With the three of them well past 70, it was not easy finding time to take an old and slightly rusted friendship forward. They started off with the cursory dinner invitations, whereby one of them would call the other two over for a meal. However, the gesture required tremendous effort since they were dependent on factors beyond their control. Mohinder’s house was 20 km away from the city. His maid was an efficient homemaker but a passable cook. To lay out an elaborate meal was an ordeal. Deepak’s wife did not keep well, especially after her son’s divorce. She resented her husband’s "socialising" and "merry making" with old friends and felt excluded. Vikram clearly had financial constraints which the other two realised and did not wish to burden him with anything that stretched his comfort zone.

The three of them did not want their association to get restricted to sporadic dinner or luncheon sessions which were not a relaxed way of catching up. They had an honest heart-to-heart chat and decided to meet every Wednesday at their favourite library, which had a quaint garden restaurant. These weekly meetings became their lifeline. They worked out their schedules and transport arrangements, looking forward to their day out. Talking about politics, world affairs, books they had read, concerts they had attended, occasionally discussing family problems and at times giving into gastronomic indulgences which they were otherwise strictly to stay away from, made them feel like truant school boys once again. There was a pep in their spirit and bounce to their step, they felt younger and more in control.

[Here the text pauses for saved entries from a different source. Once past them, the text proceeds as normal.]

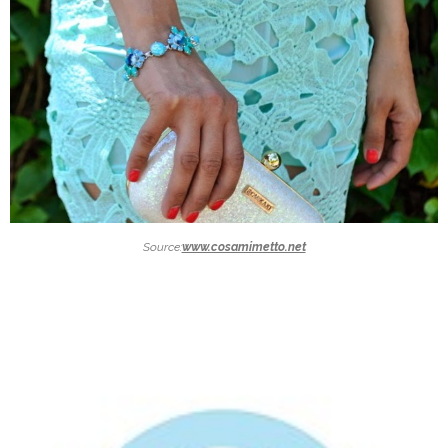
Source:
www.cosamimetto.net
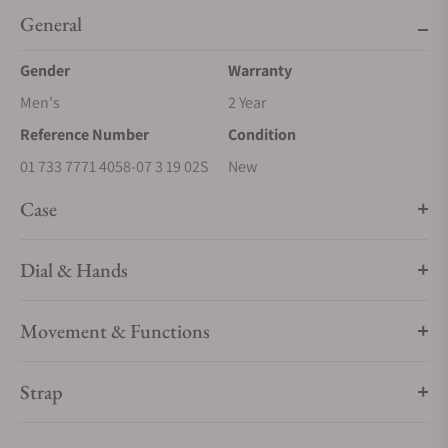
General
Gender
Warranty
Men's
2 Year
Reference Number
Condition
01 733 7771 4058-07 3 19 02S
New
Case
Dial & Hands
Movement & Functions
Strap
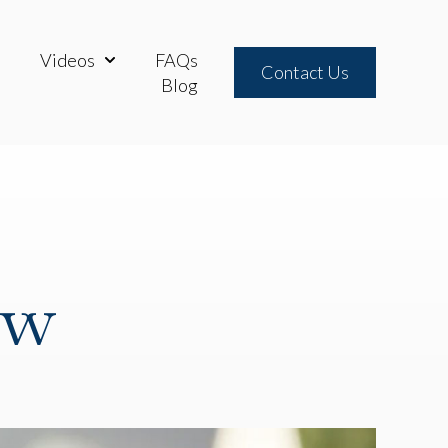
Videos
FAQs
neys
ow submenu for Practice Areas
Show submenu for Videos
Contact Us
Blog
aw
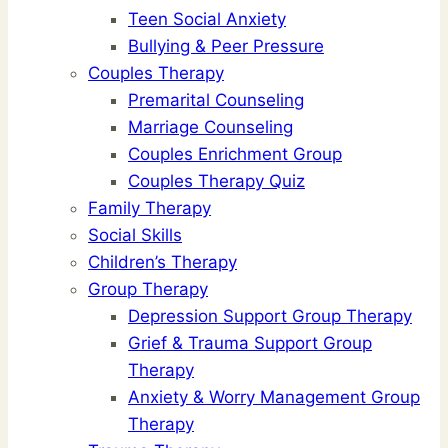
Teen Social Anxiety
Bullying & Peer Pressure
Couples Therapy
Premarital Counseling
Marriage Counseling
Couples Enrichment Group
Couples Therapy Quiz
Family Therapy
Social Skills
Children’s Therapy
Group Therapy
Depression Support Group Therapy
Grief & Trauma Support Group
Therapy
Anxiety & Worry Management Group
Therapy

Each exercised a healthy influence on the others, helping them put things in perspective, not holding any grudges and developing the ability to move on. Their unique bond allowed them to delve into those parts of their being which were almost forgotten. If Mohinder had become cantankerous, his interaction with the ‘boys’ helped him to tone down, develop his listening abilities and acquire a new-found patience, thereby bringing about a sea change in his relationship with neighbours and family members. Deepak had sunk into self pity. His narrow world view made him perceive his problems in an exaggerated manner. Talking to his soulmates gave him a feeling of centredness. Vikram, who was the frailest of the three, felt rejuvenated every time he undertook the physically arduous task of making their meeting possible. It opened the floodgates of his mind. His pen ran faster and articles acquired a sharper punch.

Unable to extend help since each was constrained with his own set of circumstances, they managed to create a support system that fostered companionship. By being there for each other, connecting daily via phone and meeting once a week, they gave their 60-year-old friendship, depth and meaning. Their grandchildren often pulled their leg calling them "Alexander Dumas’s Three Musketeers and ones who were thick as thieves".